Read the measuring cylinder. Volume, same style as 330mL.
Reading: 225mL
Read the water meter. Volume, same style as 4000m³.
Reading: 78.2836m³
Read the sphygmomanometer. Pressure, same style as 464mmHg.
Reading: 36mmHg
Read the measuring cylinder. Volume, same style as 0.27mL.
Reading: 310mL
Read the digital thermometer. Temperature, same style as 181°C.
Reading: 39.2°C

----------------

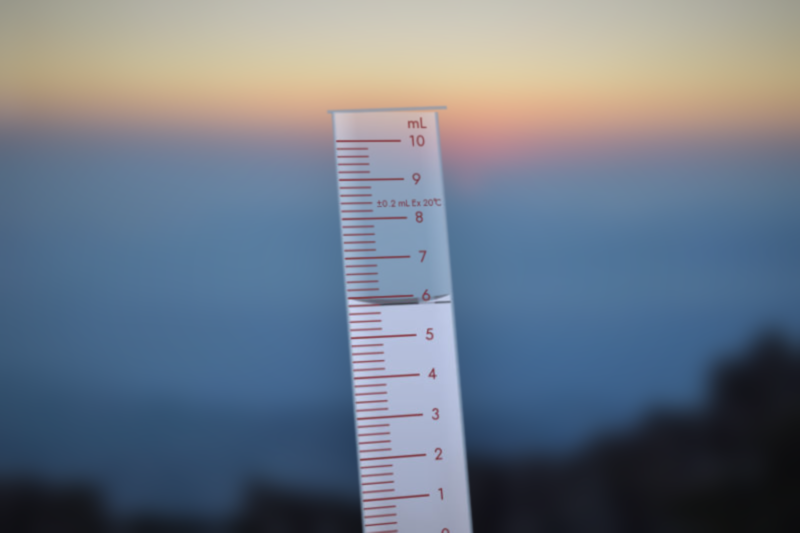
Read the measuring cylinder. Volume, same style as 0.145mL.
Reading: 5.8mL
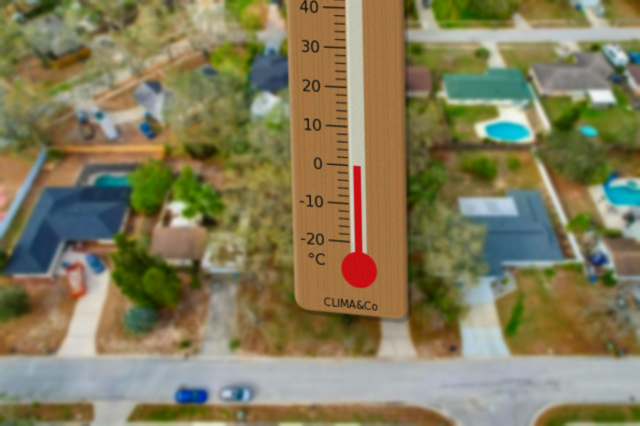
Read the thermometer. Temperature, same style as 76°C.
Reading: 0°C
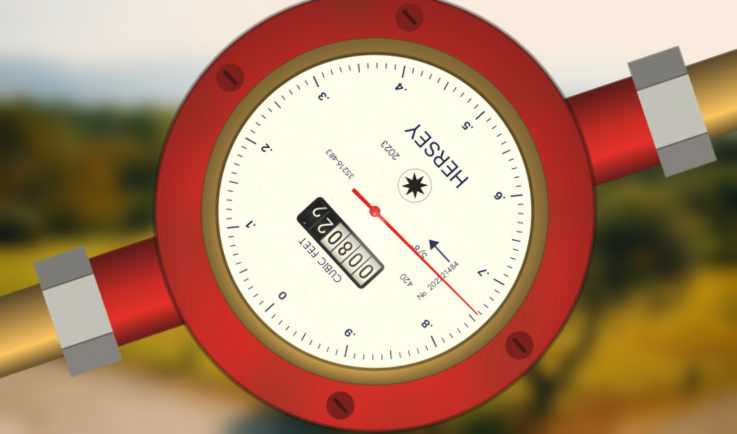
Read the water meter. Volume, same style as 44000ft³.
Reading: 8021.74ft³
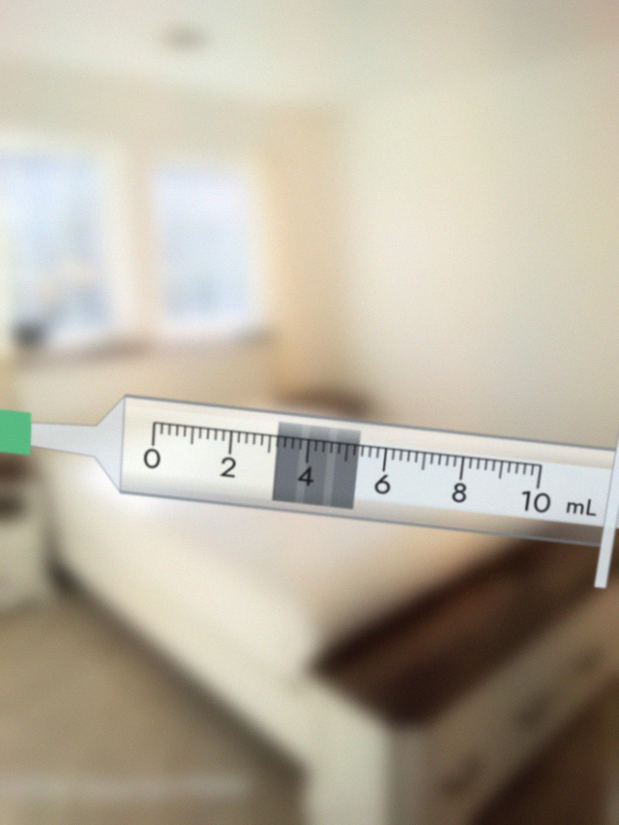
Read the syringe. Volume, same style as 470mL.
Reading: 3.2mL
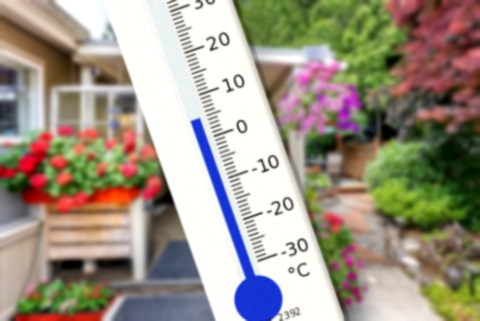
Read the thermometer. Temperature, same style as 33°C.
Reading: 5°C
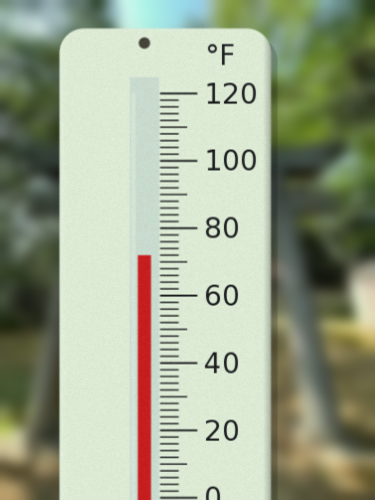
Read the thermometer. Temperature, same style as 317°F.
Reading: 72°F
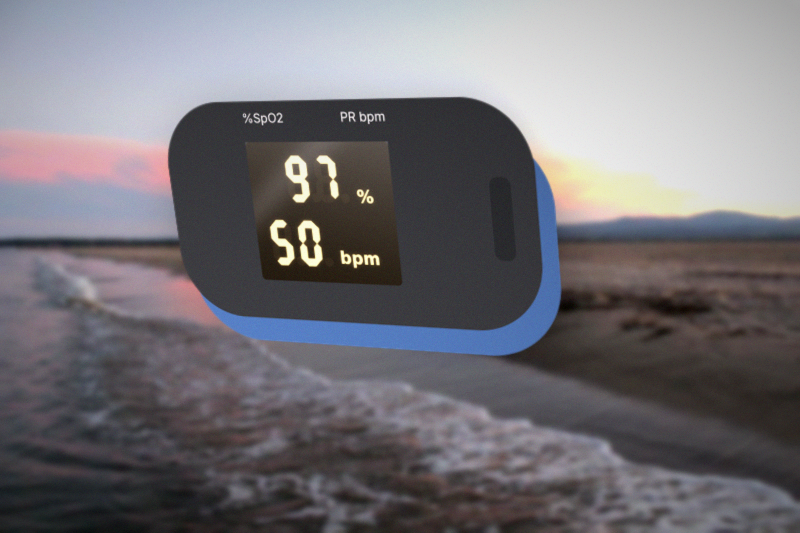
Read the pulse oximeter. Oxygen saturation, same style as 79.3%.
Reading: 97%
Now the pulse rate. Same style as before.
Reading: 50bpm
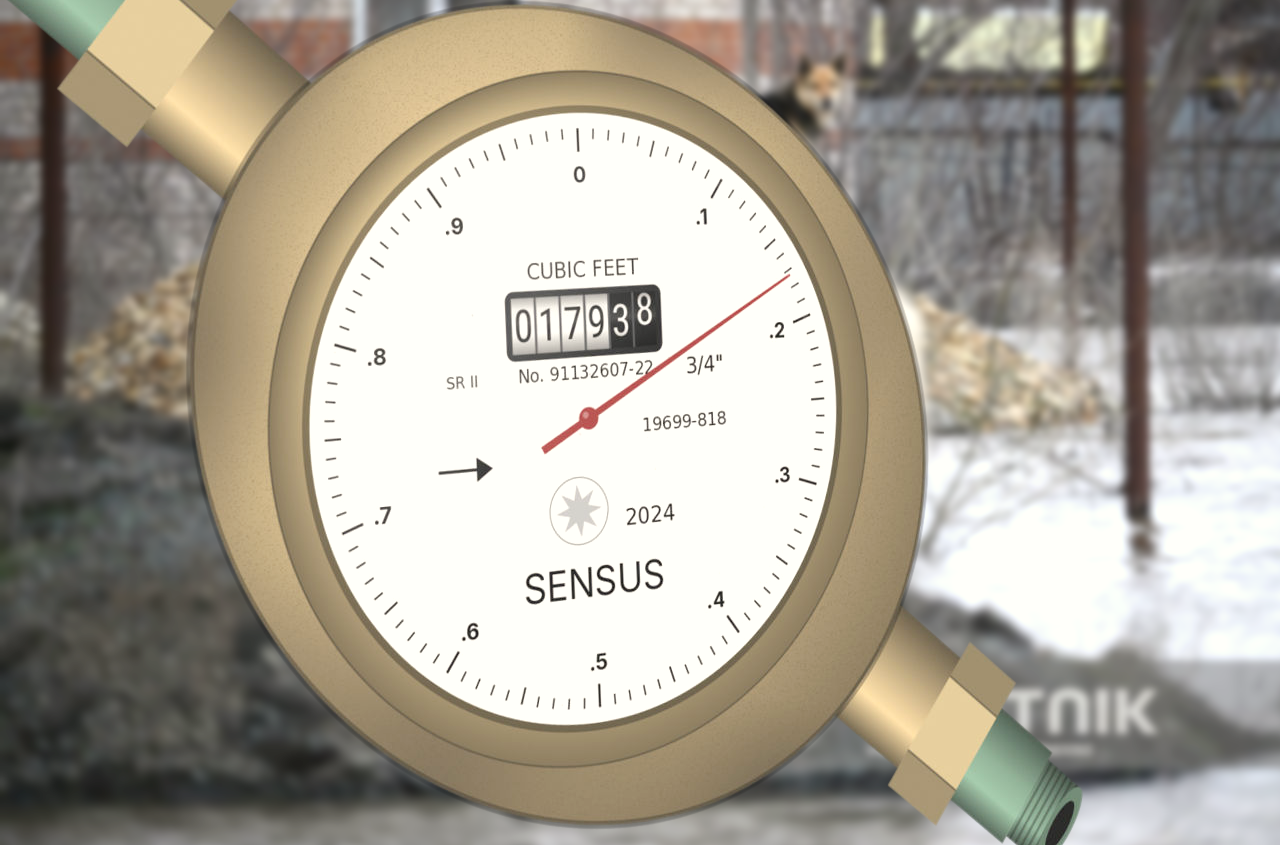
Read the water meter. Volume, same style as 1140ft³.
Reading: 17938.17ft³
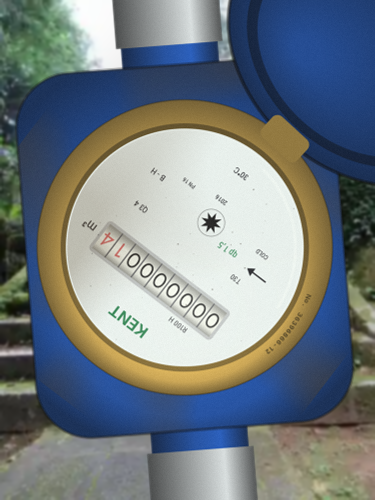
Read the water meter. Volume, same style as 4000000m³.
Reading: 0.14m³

----------------

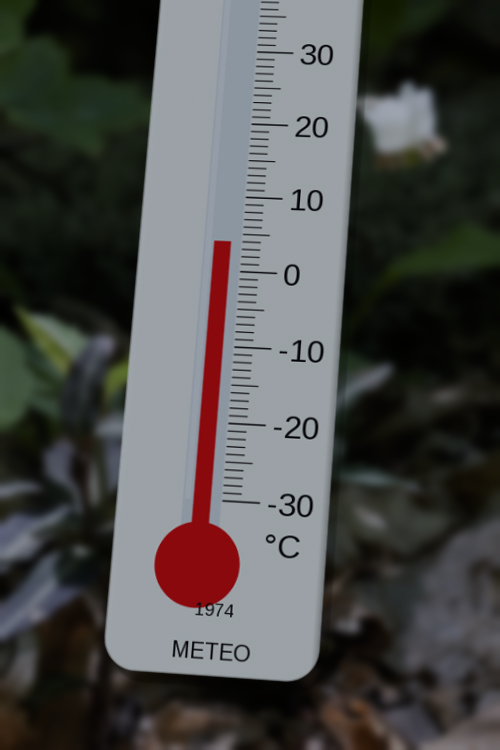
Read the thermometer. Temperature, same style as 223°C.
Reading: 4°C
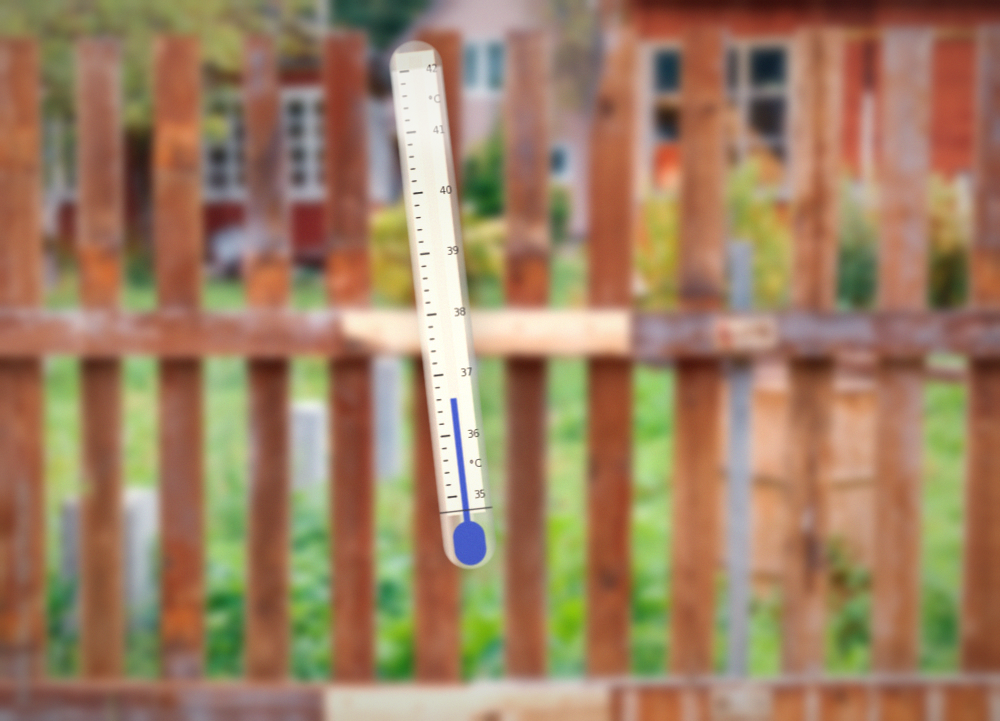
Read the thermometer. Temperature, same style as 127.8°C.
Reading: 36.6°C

----------------

Reproduce the lines from the one containing "Read the water meter. Volume, same style as 4000000m³." through the one containing "Reading: 0.14m³", inclusive, with "same style as" changed to "in the same format as" and everything else left unchanged.

Read the water meter. Volume, in the same format as 4000000m³.
Reading: 0.14m³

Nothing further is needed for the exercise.